====== Dataset records

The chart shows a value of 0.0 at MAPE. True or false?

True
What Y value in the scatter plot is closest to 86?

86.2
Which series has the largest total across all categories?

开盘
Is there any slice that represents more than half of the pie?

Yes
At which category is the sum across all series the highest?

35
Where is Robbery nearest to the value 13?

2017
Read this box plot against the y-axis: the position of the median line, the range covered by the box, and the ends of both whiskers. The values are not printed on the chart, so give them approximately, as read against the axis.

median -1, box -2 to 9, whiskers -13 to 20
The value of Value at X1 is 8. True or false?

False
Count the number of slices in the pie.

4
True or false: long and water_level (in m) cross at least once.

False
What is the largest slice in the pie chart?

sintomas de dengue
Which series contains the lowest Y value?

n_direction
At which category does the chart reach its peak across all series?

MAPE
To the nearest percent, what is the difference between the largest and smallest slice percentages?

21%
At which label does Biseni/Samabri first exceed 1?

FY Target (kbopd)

============

What you are asked to do: State how many lines in the listing contain the word "values". Reply with the number alone.

Task result: 1